The No word


As you are probably fed up of reading I write for a living now and, as a rule, I get paid if my clients are pleased with the words I deliver for them. Unsurprisingly the reverse is true too, of course. So I try and get things right and ensure, as far as possible, that the client is pleased with the outcome. It’s the best way to put beans on the table I find.

Now with all our recent gallivanting around I overlooked to tell you about some words that I’d received following the visit to my oncologist back in May which I wrote about under the post entitled Interesting Day. I’m very fond of my oncologist for what she did for me but I actually saw her male registrar that day as she was busy with some more serious cases (and I’d met with them in the clinic – very desperate).  You accept this situation readily in cancer wards and whilst I was disappointed to miss her, I was delighted to learn that he was very pleased with my tests and markers which suggested that my cancer was still at bay. The last thing he did was to give me a physical examination but if you remember I came out under the distinct impression that I had been given a 6 month clean health pass. Happy days.

Now it was a couple of weeks later that the letter came through from the doctor addressed to my GP but cc’d to me, confirming the outcome of our meeting. I scanned the first few sentences and it all read pretty well from my perspective, except that I took issue with the neuropathy not affecting my ADLs (activities of daily living) because the lack of sensation in my feet and hands now, damaged by the chemo drugs, does significantly hinder my ability to walk around and drive especially. But I could ask for clarification on that I thought, no problem. No I was OK with it until I got to the penultimate sentence. I had to re-read it to make sure I got the sense correctly….

IMG_0038

I think I had it – he’d examined me and he thought there was clear evidence that my cancer had returned. What? It didn’t seem to tally with the rest of the detail in the letter but it did seem fairly specific. There wasn’t just a little hint that my cancer had returned, there was palpable frigging evidence for christ’s sake. It could be a mistake but if it was, it’s a bit of a freaking lulu. Because by this stage I was just a little bit anxious and thinking of taking up smoking after 40 years. And if it wasn’t a mistake, well what the hell was he doing not calling me in for more emergency surgery?

And, of course, the post had plopped through my letter box on a Saturday morning and so I couldn’t contact the doctor nor my oncologist until the Monday following. You’ll appreciate that it was a troubling week-end.

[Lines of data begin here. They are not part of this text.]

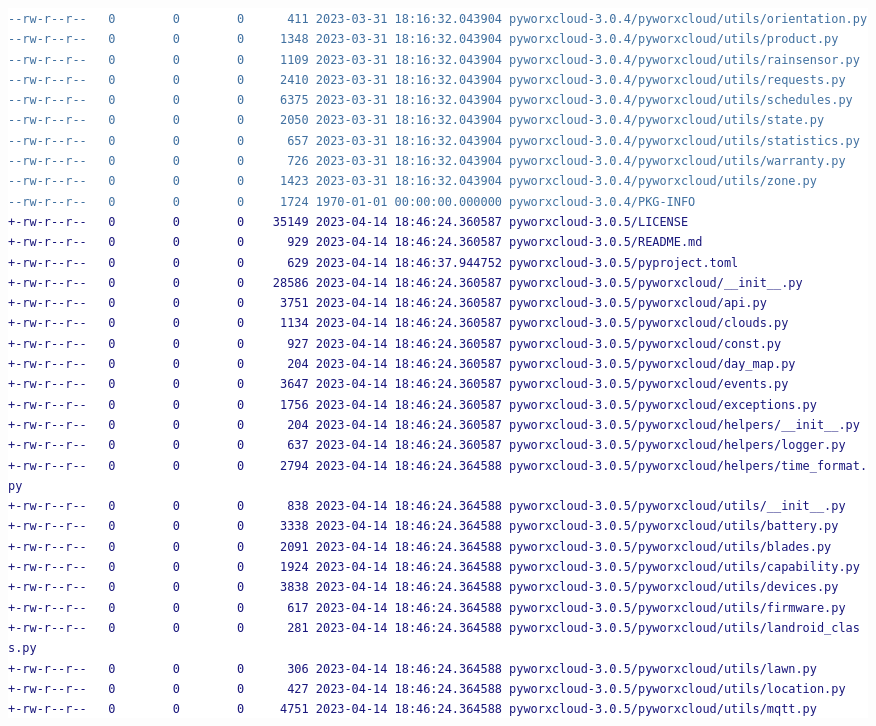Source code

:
 ```diff
--rw-r--r--   0        0        0      411 2023-03-31 18:16:32.043904 pyworxcloud-3.0.4/pyworxcloud/utils/orientation.py
--rw-r--r--   0        0        0     1348 2023-03-31 18:16:32.043904 pyworxcloud-3.0.4/pyworxcloud/utils/product.py
--rw-r--r--   0        0        0     1109 2023-03-31 18:16:32.043904 pyworxcloud-3.0.4/pyworxcloud/utils/rainsensor.py
--rw-r--r--   0        0        0     2410 2023-03-31 18:16:32.043904 pyworxcloud-3.0.4/pyworxcloud/utils/requests.py
--rw-r--r--   0        0        0     6375 2023-03-31 18:16:32.043904 pyworxcloud-3.0.4/pyworxcloud/utils/schedules.py
--rw-r--r--   0        0        0     2050 2023-03-31 18:16:32.043904 pyworxcloud-3.0.4/pyworxcloud/utils/state.py
--rw-r--r--   0        0        0      657 2023-03-31 18:16:32.043904 pyworxcloud-3.0.4/pyworxcloud/utils/statistics.py
--rw-r--r--   0        0        0      726 2023-03-31 18:16:32.043904 pyworxcloud-3.0.4/pyworxcloud/utils/warranty.py
--rw-r--r--   0        0        0     1423 2023-03-31 18:16:32.043904 pyworxcloud-3.0.4/pyworxcloud/utils/zone.py
--rw-r--r--   0        0        0     1724 1970-01-01 00:00:00.000000 pyworxcloud-3.0.4/PKG-INFO
+-rw-r--r--   0        0        0    35149 2023-04-14 18:46:24.360587 pyworxcloud-3.0.5/LICENSE
+-rw-r--r--   0        0        0      929 2023-04-14 18:46:24.360587 pyworxcloud-3.0.5/README.md
+-rw-r--r--   0        0        0      629 2023-04-14 18:46:37.944752 pyworxcloud-3.0.5/pyproject.toml
+-rw-r--r--   0        0        0    28586 2023-04-14 18:46:24.360587 pyworxcloud-3.0.5/pyworxcloud/__init__.py
+-rw-r--r--   0        0        0     3751 2023-04-14 18:46:24.360587 pyworxcloud-3.0.5/pyworxcloud/api.py
+-rw-r--r--   0        0        0     1134 2023-04-14 18:46:24.360587 pyworxcloud-3.0.5/pyworxcloud/clouds.py
+-rw-r--r--   0        0        0      927 2023-04-14 18:46:24.360587 pyworxcloud-3.0.5/pyworxcloud/const.py
+-rw-r--r--   0        0        0      204 2023-04-14 18:46:24.360587 pyworxcloud-3.0.5/pyworxcloud/day_map.py
+-rw-r--r--   0        0        0     3647 2023-04-14 18:46:24.360587 pyworxcloud-3.0.5/pyworxcloud/events.py
+-rw-r--r--   0        0        0     1756 2023-04-14 18:46:24.360587 pyworxcloud-3.0.5/pyworxcloud/exceptions.py
+-rw-r--r--   0        0        0      204 2023-04-14 18:46:24.360587 pyworxcloud-3.0.5/pyworxcloud/helpers/__init__.py
+-rw-r--r--   0        0        0      637 2023-04-14 18:46:24.360587 pyworxcloud-3.0.5/pyworxcloud/helpers/logger.py
+-rw-r--r--   0        0        0     2794 2023-04-14 18:46:24.364588 pyworxcloud-3.0.5/pyworxcloud/helpers/time_format.py
+-rw-r--r--   0        0        0      838 2023-04-14 18:46:24.364588 pyworxcloud-3.0.5/pyworxcloud/utils/__init__.py
+-rw-r--r--   0        0        0     3338 2023-04-14 18:46:24.364588 pyworxcloud-3.0.5/pyworxcloud/utils/battery.py
+-rw-r--r--   0        0        0     2091 2023-04-14 18:46:24.364588 pyworxcloud-3.0.5/pyworxcloud/utils/blades.py
+-rw-r--r--   0        0        0     1924 2023-04-14 18:46:24.364588 pyworxcloud-3.0.5/pyworxcloud/utils/capability.py
+-rw-r--r--   0        0        0     3838 2023-04-14 18:46:24.364588 pyworxcloud-3.0.5/pyworxcloud/utils/devices.py
+-rw-r--r--   0        0        0      617 2023-04-14 18:46:24.364588 pyworxcloud-3.0.5/pyworxcloud/utils/firmware.py
+-rw-r--r--   0        0        0      281 2023-04-14 18:46:24.364588 pyworxcloud-3.0.5/pyworxcloud/utils/landroid_class.py
+-rw-r--r--   0        0        0      306 2023-04-14 18:46:24.364588 pyworxcloud-3.0.5/pyworxcloud/utils/lawn.py
+-rw-r--r--   0        0        0      427 2023-04-14 18:46:24.364588 pyworxcloud-3.0.5/pyworxcloud/utils/location.py
+-rw-r--r--   0        0        0     4751 2023-04-14 18:46:24.364588 pyworxcloud-3.0.5/pyworxcloud/utils/mqtt.py
```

I called my oncologist’s secretary first thing on Monday and, after 48 hours reflecting on life and what might be left of it, I wasn’t in the happiest of moods. My oncologist was actually returning from holiday later that day and thus uncontactable but the secretary promised to dig out the voice recording of the doctor’s notes and double-check the actual words. She did that and called back half an hour later to confirm that in his dictation he’d actually said that ‘there was no palpable evidence of recurrence’. They’d just made a typing error of omitting one word unfortunately. Yes I said and although it was just two little letters, it was still quite a significant typo. I mean it wasn’t like they’d just got the date wrong; this was the difference between being told I had cancer and not having cancer! And to me this was quite important. I added that whilst she’d probably been enjoying a bbq and shopping at M&S over the week-end, I’d been whistling a happy tune whilst half-consumed with the notion that the sodding disease might have come back with a vengeance and in the two week since the appointment had probably torn its way through what was left of my colon, bowel and intestines.  I may have added a few unfortunate old-fashioned words in my comments too.

She was actually incredibly nice and apologetic and I was relieved to hear it was a mistake of course. Nevertheless, I explained that I still needed to speak to my oncologist about the issue, even though it might mean the secretary herself getting a rollicking as the person who actually typed the letter. My oncologist called me first thing the next morning and we had another of our full and frank conversations. The upshot was that a letter of clarification was issued and after accepting her apology on behalf of her staff (and she made it clear that regardless of who types it no letter is allowed to go out until the doctor concerned had personally checked it for accuracy) she promised that, whatever the pressures,  I would only ever be seen by her in the future. And not by her dickshit registrar (the adjective might be mine). Good.

So I guess the lesson is that no really does mean no, except when it means…palpable.